Microwave Transport in Metallic Single-Walled Carbon Nanotubes

TL;DR

This study measures the high-frequency conductance of single-walled carbon nanotubes, showing they can carry ac currents as effectively as dc currents across a broad frequency range, with implications for high-speed electronics.

Contribution

It provides the first experimental measurement of the ac conductance of single-walled carbon nanotubes from dc to 10 GHz, demonstrating their high-frequency transport capabilities.

Findings

Ac conductance equals dc conductance up to 10 GHz.

Nanotubes can carry high-frequency currents effectively.

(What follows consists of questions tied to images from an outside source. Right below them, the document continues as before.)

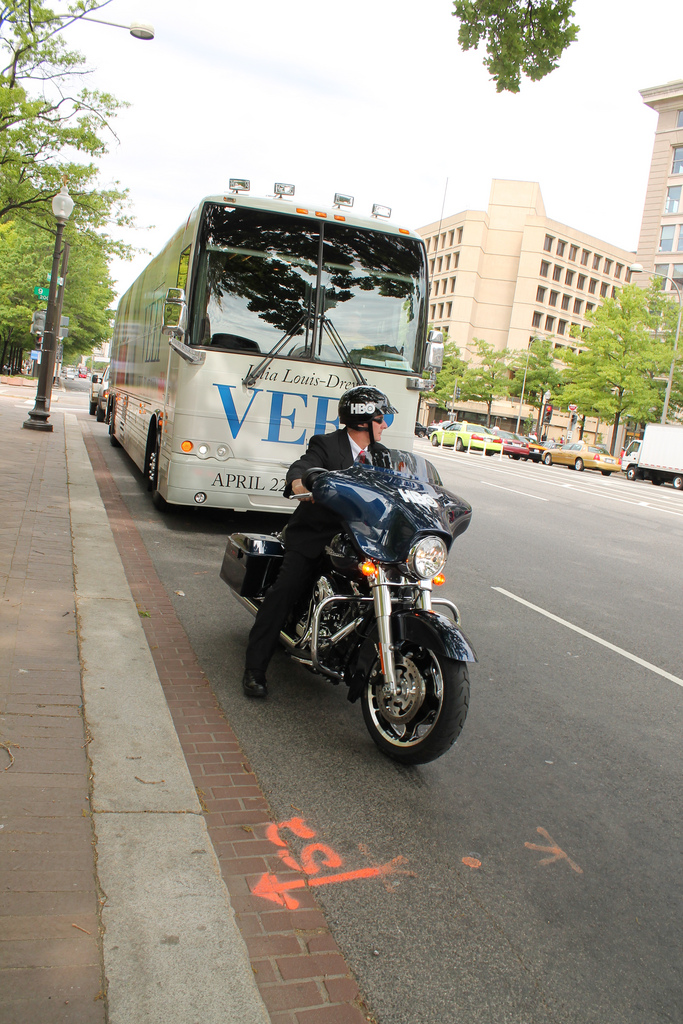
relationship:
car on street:
[428, 418, 505, 458] [432, 434, 675, 789]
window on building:
[539, 233, 555, 254] [412, 176, 642, 458]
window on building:
[556, 238, 568, 257] [412, 176, 642, 458]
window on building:
[540, 259, 550, 277] [412, 176, 642, 458]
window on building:
[533, 284, 546, 303] [412, 176, 642, 458]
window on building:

A phenomenological model explains ac impedance with scattering effects.

Abstract

The dynamical conductance of electrically contacted single-walled carbon nanotubes is measured from dc to 10 GHz as a function of source-drain voltage in both the low-field and high-field limits. The ac conductance of the nanotube itself is found to be equal to the dc conductance over the frequency range studied for tubes in both the ballistic and diffusive limit. This clearly demonstrates that nanotubes can carry high-frequency currents at least as well as dc currents over a wide range of operating conditions. Although a detailed theoretical explanation is still lacking, we present a phenomenological model of the ac impedance of a carbon nanotube in the presence of scattering that is consistent with these results.